Strategies to Increase Learning Recall
According to the authors of the Neuron study, one key to helping students retain lessons is to employ strategies to help them form synaptic connections—linking new lessons to existing memories to create a web of connections. Each connection is a strand in the web, and the more strands there are the stronger the web. Another strategy is to make students access lessons repeatedly so they’re not able to simply fade away. Here are seven concrete ways teachers and parents can help boost learning retention:
1. Assign students frequent practice tests or quizzes. When students are given tests or quizzes that they’re not graded on, they’re able to review material in a low-stress environment (stress can undermine memory retention.)
2. Combine visual and verbal lessons. Learning to use multiple senses helps increase retention. Showing students visual aids while teaching a lesson verbally helps to illustrate and cement the message for students.
3. Encourage and help students to develop memory “cues.” Examples include acronyms like “Roy G. Biv” (red, orange, yellow, green, blue, indigo, violet) to remember the colors of the rainbow and “Pretty please my dear aunt sally” (parentheses, powers, multiplication, division, addition, subtraction) to remember mathematics’ order of operation. Another way to “cue” memories is to create memory-boosting songs about lessons.

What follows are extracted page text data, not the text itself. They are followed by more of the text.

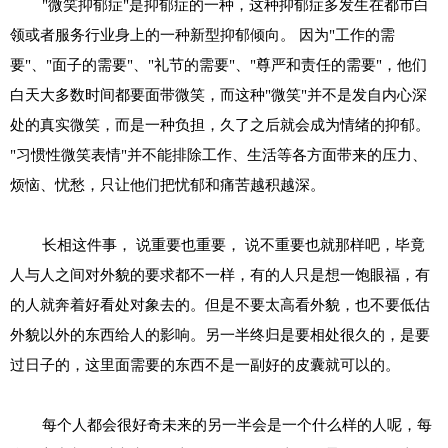
"微笑抑郁症"是抑郁症的一种，这种抑郁症多发生在都市白
领或者服务行业身上的一种新型抑郁倾向。 因为"工作的需
要"、"面子的需要"、"礼节的需要"、"尊严和责任的需要"，他们
白天大多数时间都要面带微笑，而这种"微笑"并不是发自内心深
处的真实微笑，而是一种负担，久了之后就会成为情绪的抑郁。
"习惯性微笑表情"并不能排除工作、生活等各方面带来的压力、
烦恼、忧愁，只让他们把忧郁和痛苦越积越深。
长相这件事， 说重要也重要， 说不重要也就那样吧，毕竟
人与人之间对外貌的要求都不一样，有的人只是想一饱眼福，有
的人就奔着好看处对象去的。但是不要太高看外貌，也不要低估
外貌以外的东西给人的影响。另一半终归是要相处很久的，是要
过日子的，这里面需要的东西不是一副好的皮囊就可以的。
每个人都会很好奇未来的另一半会是一个什么样的人呢，每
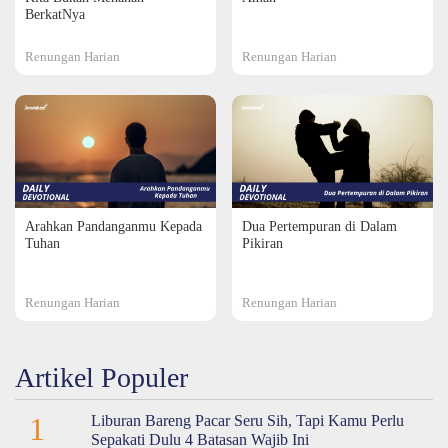
BerkatNya
Renungan Harian
Renungan Harian
Arahkan Pandanganmu Kepada
Dua Pertempuran di Dalam
Tuhan
Pikiran
Renungan Harian
Renungan Harian
Artikel Populer
1
Liburan Bareng Pacar Seru Sih, Tapi Kamu Perlu
Sepakati Dulu 4 Batasan Wajib Ini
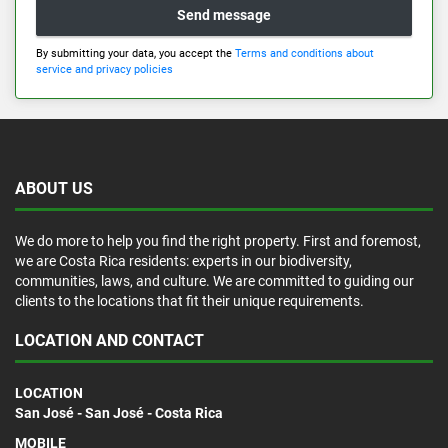
Send message
By submitting your data, you accept the
Terms and conditions about
service and privacy policies
ABOUT US
We do more to help you find the right property. First and foremost,
we are Costa Rica residents: experts in our biodiversity,
communities, laws, and culture. We are committed to guiding our
clients to the locations that fit their unique requirements.
LOCATION AND CONTACT
LOCATION
San José - San José - Costa Rica
MOBILE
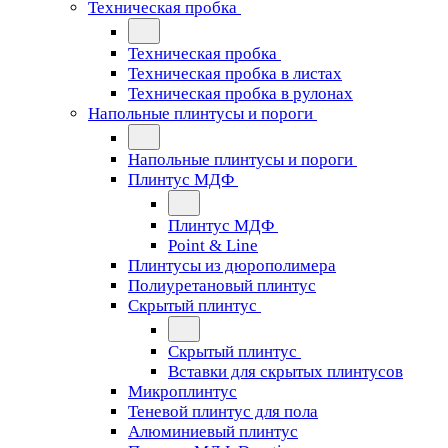
Техническая пробка
Техническая пробка
Техническая пробка в листах
Техническая пробка в рулонах
Напольные плинтусы и пороги
Напольные плинтусы и пороги
Плинтус МДФ
Плинтус МДФ
Point & Line
Плинтусы из дюрополимера
Полиуретановый плинтус
Скрытый плинтус
Скрытый плинтус
Вставки для скрытых плинтусов
Микроплинтус
Теневой плинтус для пола
Алюминиевый плинтус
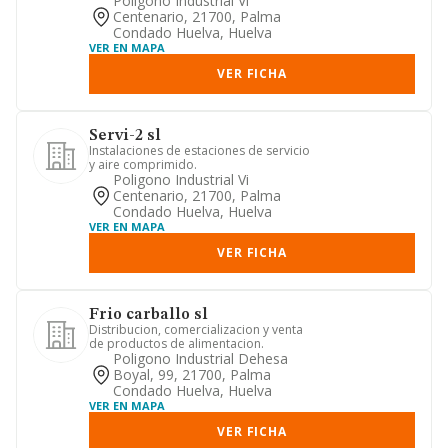
Poligono Industrial Vi
Centenario, 21700, Palma
Condado Huelva, Huelva
VER EN MAPA
VER FICHA
Servi-2 sl
Instalaciones de estaciones de servicio
y aire comprimido.
Poligono Industrial Vi
Centenario, 21700, Palma
Condado Huelva, Huelva
VER EN MAPA
VER FICHA
Frio carballo sl
Distribucion, comercializacion y venta
de productos de alimentacion.
Poligono Industrial Dehesa
Boyal, 99, 21700, Palma
Condado Huelva, Huelva
VER EN MAPA
VER FICHA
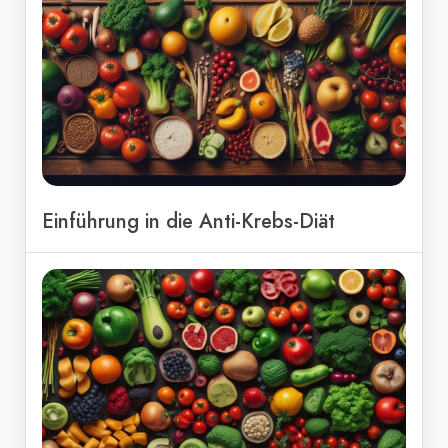
Einführung in die Anti-Krebs-Diät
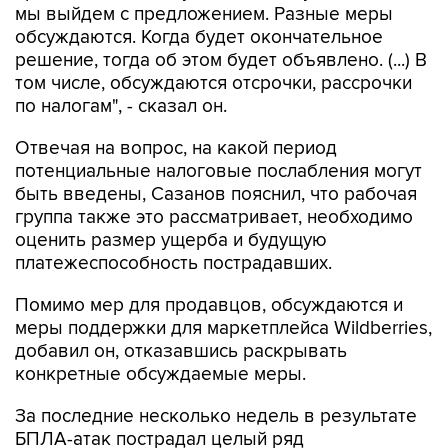
мы выйдем с предложением. Разные меры
обсуждаются. Когда будет окончательное
решение, тогда об этом будет объявлено. (...) В
том числе, обсуждаются отсрочки, рассрочки
по налогам", - сказал он.
Отвечая на вопрос, на какой период
потенциальные налоговые послабления могут
быть введены, Сазанов пояснил, что рабочая
группа также это рассматривает, необходимо
оценить размер ущерба и будущую
платежеспособность пострадавших.
Помимо мер для продавцов, обсуждаются и
меры поддержки для маркетплейса Wildberries,
добавил он, отказавшись раскрывать
конкретные обсуждаемые меры.
За последние несколько недель в результате
БПЛА-атак пострадал целый ряд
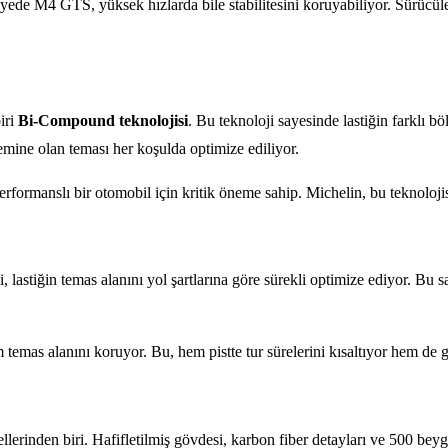
 sayede M4 GTS, yüksek hızlarda bile stabilitesini koruyabiliyor. Sürüc
iri
Bi-Compound teknolojisi
. Bu teknoloji sayesinde lastiğin farklı b
 zemine olan teması her koşulda optimize ediliyor.
formanslı bir otomobil için kritik öneme sahip. Michelin, bu teknolojis
i, lastiğin temas alanını yol şartlarına göre sürekli optimize ediyor. B
 temas alanını koruyor. Bu, hem pistte tur sürelerini kısaltıyor hem de 
den biri. Hafifletilmiş gövdesi, karbon fiber detayları ve 500 beygir 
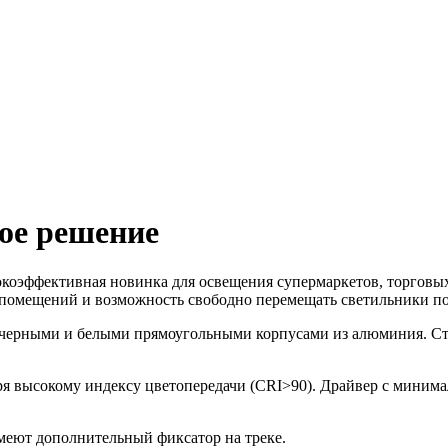
ое решение
коэффективная новинка для освещения супермаркетов, торговых
 помещений и возможность свободно перемещать светильники по
 черными и белыми прямоугольными корпусами из алюминия. Ста
ря высокому индексу цветопередачи (CRI>90). Драйвер с миним
меют дополнительный фиксатор на треке.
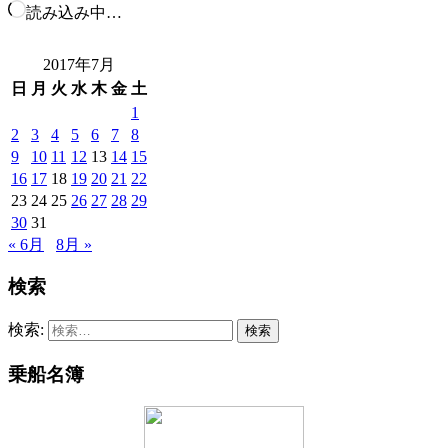
読み込み中…
2017年7月
日
月
火
水
木
金
土
1
2
3
4
5
6
7
8
9
10
11
12
13
14
15
16
17
18
19
20
21
22
23
24
25
26
27
28
29
30
31
« 6月
8月 »
検索
検索:
乗船名簿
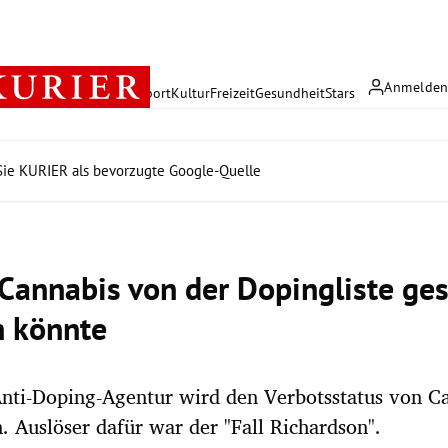
Anmelde
rreich
Politik
Wirtschaft
Sport
Kultur
Freizeit
Gesundheit
Stars
ie KURIER als bevorzugte Google-Quelle
Cannabis von der Dopingliste ges
 könnte
nti-Doping-Agentur wird den Verbotsstatus von C
. Auslöser dafür war der "Fall Richardson".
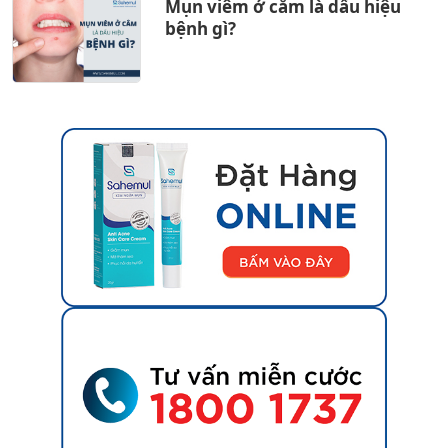
Mụn viêm ở cằm là dấu hiệu
bệnh gì?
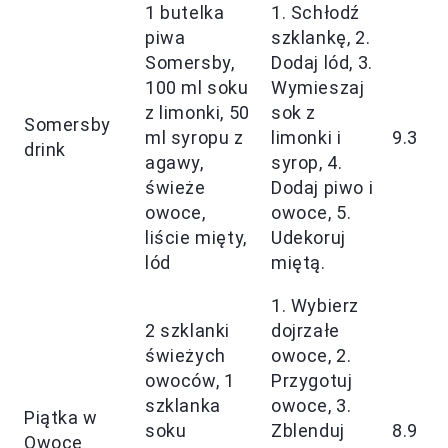
1 butelka
1. Schłodź
piwa
szklankę, 2.
Somersby,
Dodaj lód, 3.
100 ml soku
Wymieszaj
z limonki, 50
sok z
Somersby
ml syropu z
limonki i
9.3
drink
agawy,
syrop, 4.
świeże
Dodaj piwo i
owoce,
owoce, 5.
liście mięty,
Udekoruj
lód
miętą.
1. Wybierz
2 szklanki
dojrzałe
świeżych
owoce, 2.
owoców, 1
Przygotuj
szklanka
owoce, 3.
Piątka w
soku
Zblenduj
8.9
Owoce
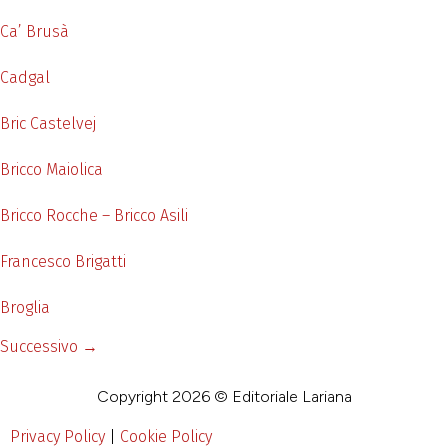
Ca’ Brusà
Cadgal
Bric Castelvej
Bricco Maiolica
Bricco Rocche – Bricco Asili
Francesco Brigatti
Broglia
Successivo
→
Copyright 2026 © Editoriale Lariana
Privacy Policy
|
Cookie Policy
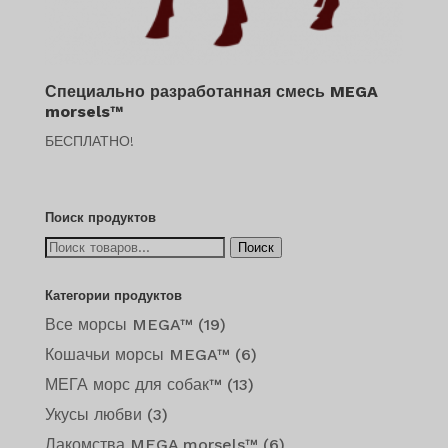
Специально разработанная смесь MEGA
morsels™
БЕСПЛАТНО!
Поиск продуктов
Искать:
Поиск
Категории продуктов
Все морсы MEGA™
(19)
Кошачьи морсы MEGA™
(6)
МЕГА морс для собак™
(13)
Укусы любви
(3)
Лакомства MEGA morsels™
(6)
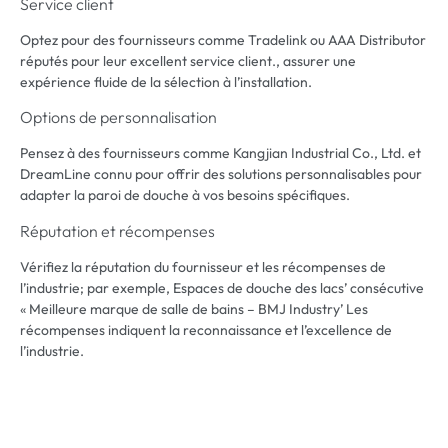
Service client
Optez pour des fournisseurs comme Tradelink ou AAA Distributor
réputés pour leur excellent service client., assurer une
expérience fluide de la sélection à l’installation.
Options de personnalisation
Pensez à des fournisseurs comme Kangjian Industrial Co., Ltd. et
DreamLine connu pour offrir des solutions personnalisables pour
adapter la paroi de douche à vos besoins spécifiques.
Réputation et récompenses
Vérifiez la réputation du fournisseur et les récompenses de
l’industrie; par exemple, Espaces de douche des lacs’ consécutive
« Meilleure marque de salle de bains – BMJ Industry’ Les
récompenses indiquent la reconnaissance et l’excellence de
l’industrie.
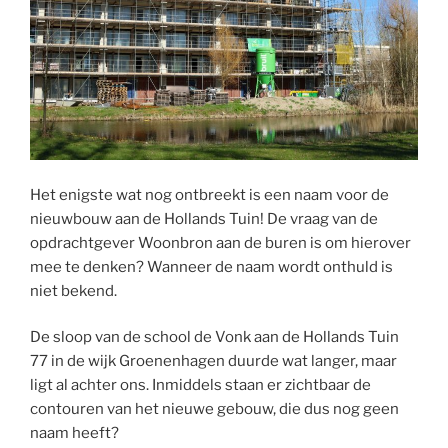
Het enigste wat nog ontbreekt is een naam voor de
nieuwbouw aan de Hollands Tuin! De vraag van de
opdrachtgever Woonbron aan de buren is om hierover
mee te denken? Wanneer de naam wordt onthuld is
niet bekend.
De sloop van de school de Vonk aan de Hollands Tuin
77 in de wijk Groenenhagen duurde wat langer, maar
ligt al achter ons. Inmiddels staan er zichtbaar de
contouren van het nieuwe gebouw, die dus nog geen
naam heeft?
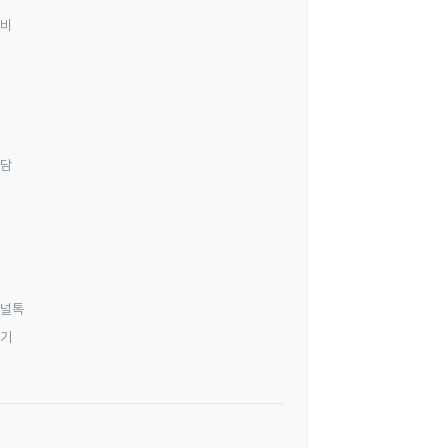
료비
상담
널톡
하기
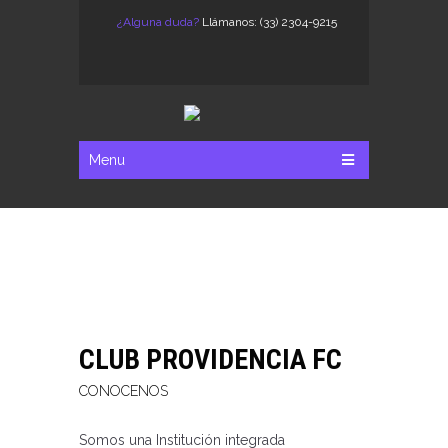
¿Alguna duda?
Llámanos: (33) 2304-9215
Menu
CLUB PROVIDENCIA FC
CONOCENOS
Somos una Institución integrada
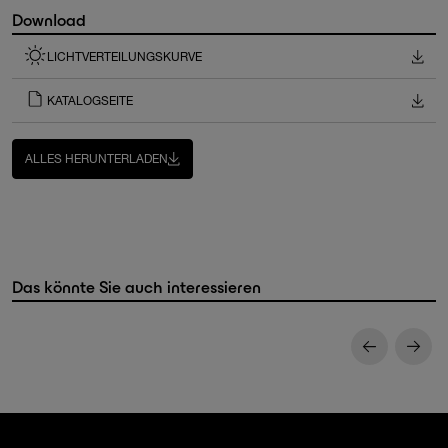
Download
LICHTVERTEILUNGSKURVE
KATALOGSEITE
ALLES HERUNTERLADEN
Das könnte Sie auch interessieren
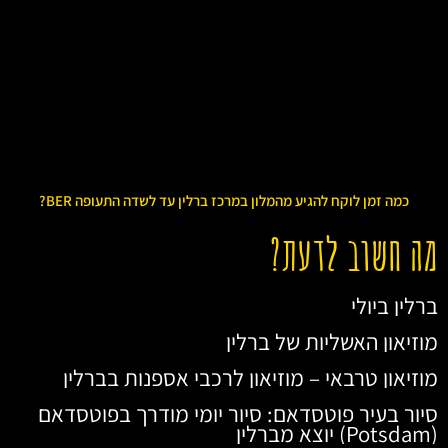
כמה זמן לוקח להגיע מהמלון במרכז ברלין עד לשדה התעופה BER?
מה חשוב לדעת?
ברלין ביולי
מוזיאון האשליות של ברלין
מוזיאון טרבאי – מוזיאון לרכבי אספנות בברלין
סיור בעיר פוטסדאם: סיור יומי מודרך בפוטסדאם
(Potsdam) יוצא מברלין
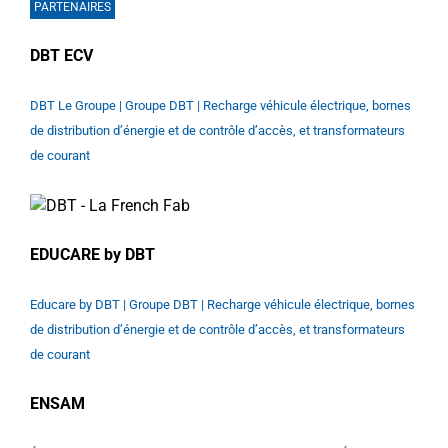
PARTENAIRES
DBT ECV
DBT Le Groupe | Groupe DBT | Recharge véhicule électrique, bornes
de distribution d’énergie et de contrôle d’accès, et transformateurs
de courant
EDUCARE by DBT
Educare by DBT | Groupe DBT | Recharge véhicule électrique, bornes
de distribution d’énergie et de contrôle d’accès, et transformateurs
de courant
ENSAM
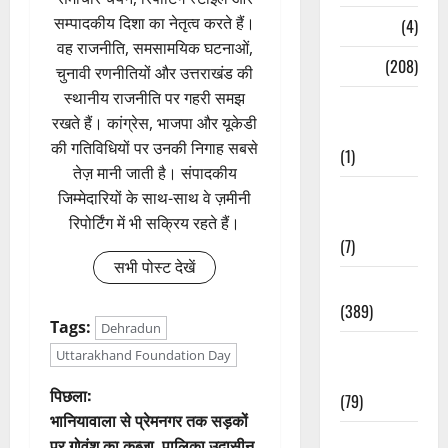
सम्पादकीय दिशा का नेतृत्व करते हैं।
Naukri
(4)
वह राजनीति, समसामयिक घटनाओं,
News
(208)
चुनावी रणनीतियों और उत्तराखंड की
स्थानीय राजनीति पर गहरी समझ
Opinion /
रखते हैं। कांग्रेस, भाजपा और यूकेडी
Editorial
की गतिविधियों पर उनकी निगाह सबसे
(1)
तेज़ मानी जाती है। संपादकीय
Opinion &
जिम्मेदारियों के साथ-साथ वे ज़मीनी
Editorial
रिपोर्टिंग में भी सक्रिय रहते हैं।
(7)
सभी पोस्ट देखें
Politics
(389)
Tags:
Dehradun
Sarkari
Uttarakhand Foundation Day
Naukri
पो
पिछला:
(79)
भानियावाला से प्रेमनगर तक सड़कों
स्ट
Spirituality
पर गोवंश का कब्जा, पालिका उदासीन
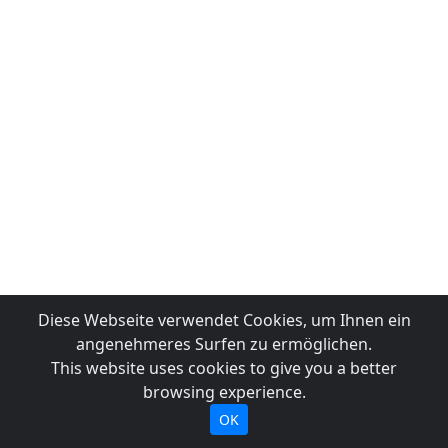
Diese Webseite verwendet Cookies, um Ihnen ein
angenehmeres Surfen zu ermöglichen.
This website uses cookies to give you a better
browsing experience.
OK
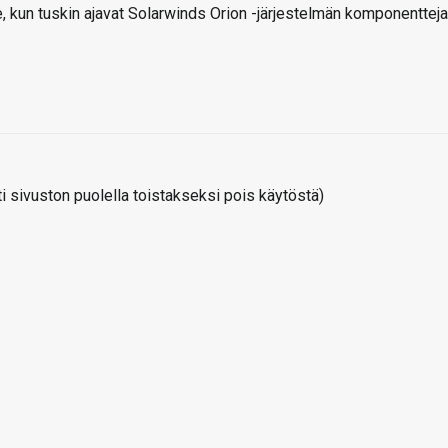
, kun tuskin ajavat Solarwinds Orion -järjestelmän komponentteja
 sivuston puolella toistakseksi pois käytöstä)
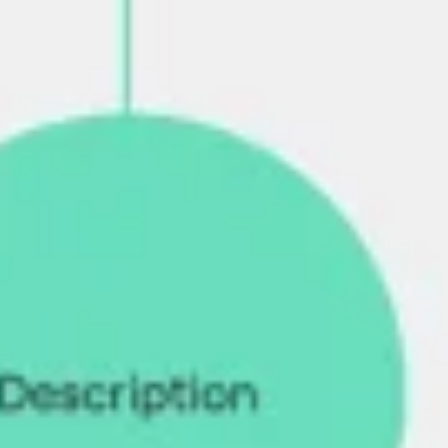
戦略と計画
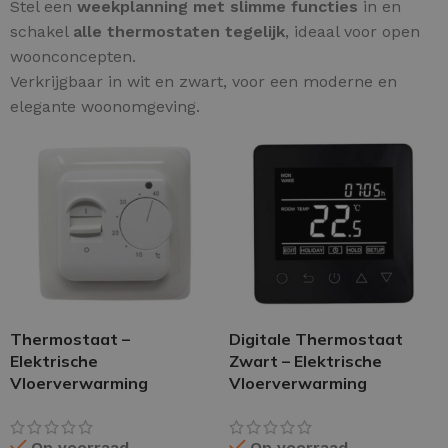
Stel een
weekplanning met slimme functies
in en
schakel
alle thermostaten tegelijk
, ideaal voor open
woonconcepten.
Verkrijgbaar in wit en zwart, voor een moderne en
elegante woonomgeving.
Thermostaat –
Digitale Thermostaat
Elektrische
Zwart – Elektrische
Vloerverwarming
Vloerverwarming
Op voorraad
Op voorraad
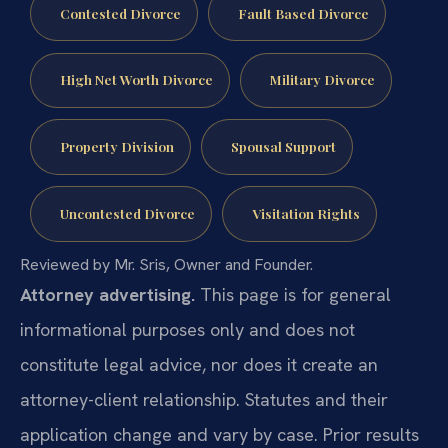
Contested Divorce
Fault Based Divorce
High Net Worth Divorce
Military Divorce
Property Division
Spousal Support
Uncontested Divorce
Visitation Rights
Reviewed by Mr. Sris, Owner and Founder.
Attorney advertising.
This page is for general
informational purposes only and does not
constitute legal advice, nor does it create an
attorney-client relationship. Statutes and their
application change and vary by case. Prior results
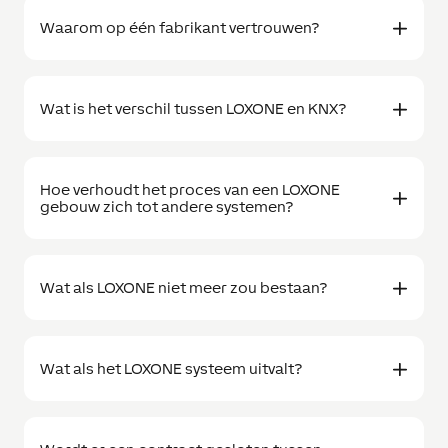
Waarom op één fabrikant vertrouwen?
Wat is het verschil tussen LOXONE en KNX?
Hoe verhoudt het proces van een LOXONE
gebouw zich tot andere systemen?
Wat als LOXONE niet meer zou bestaan?
Wat als het LOXONE systeem uitvalt?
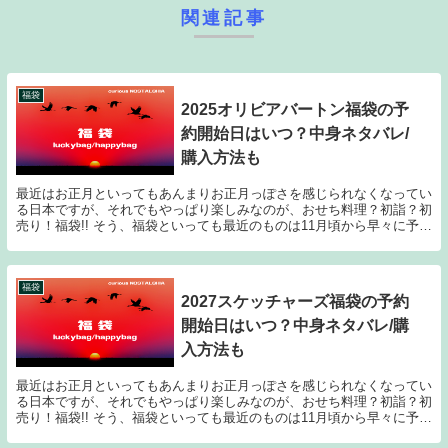
関連記事
福袋
2025オリビアバートン福袋の予
約開始日はいつ？中身ネタバレ/
購入方法も
最近はお正月といってもあんまりお正月っぽさを感じられなくなってい
る日本ですが、それでもやっぱり楽しみなのが、おせち料理？初詣？初
売り！福袋!! そう、福袋といっても最近のものは11月頃から早々に予約
が開始されたり、人気ショップやブランドのも...
福袋
2027スケッチャーズ福袋の予約
開始日はいつ？中身ネタバレ/購
入方法も
最近はお正月といってもあんまりお正月っぽさを感じられなくなってい
る日本ですが、それでもやっぱり楽しみなのが、おせち料理？初詣？初
売り！福袋!! そう、福袋といっても最近のものは11月頃から早々に予約
が開始されたり、人気ショップやブランドのも...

4. Encourage peer discussion and group-based learning. Group discussions naturally help students retain information, because when students see their fellow classmates, that visual will spark memories of what those students had to say about the lesson in question.
5. Include constructive comments on graded assignments or tests. Each comment becomes another synaptic connection enforcing the “memory web” for a given concept or fact.
6. Encourage students to make lesson review the last thing they do before bedtime. Research shows the information circulates in the mind during sleep, bolstering retention.
7. Employ the spacing effect. Research shows that revisiting lessons just as they are on the verge of being forgotten boosts memory retention. Instead of teaching one lesson, considering it complete, then moving on to the next lesson, a better approach is to teach a lesson—but then revisit it at regular intervals in the future.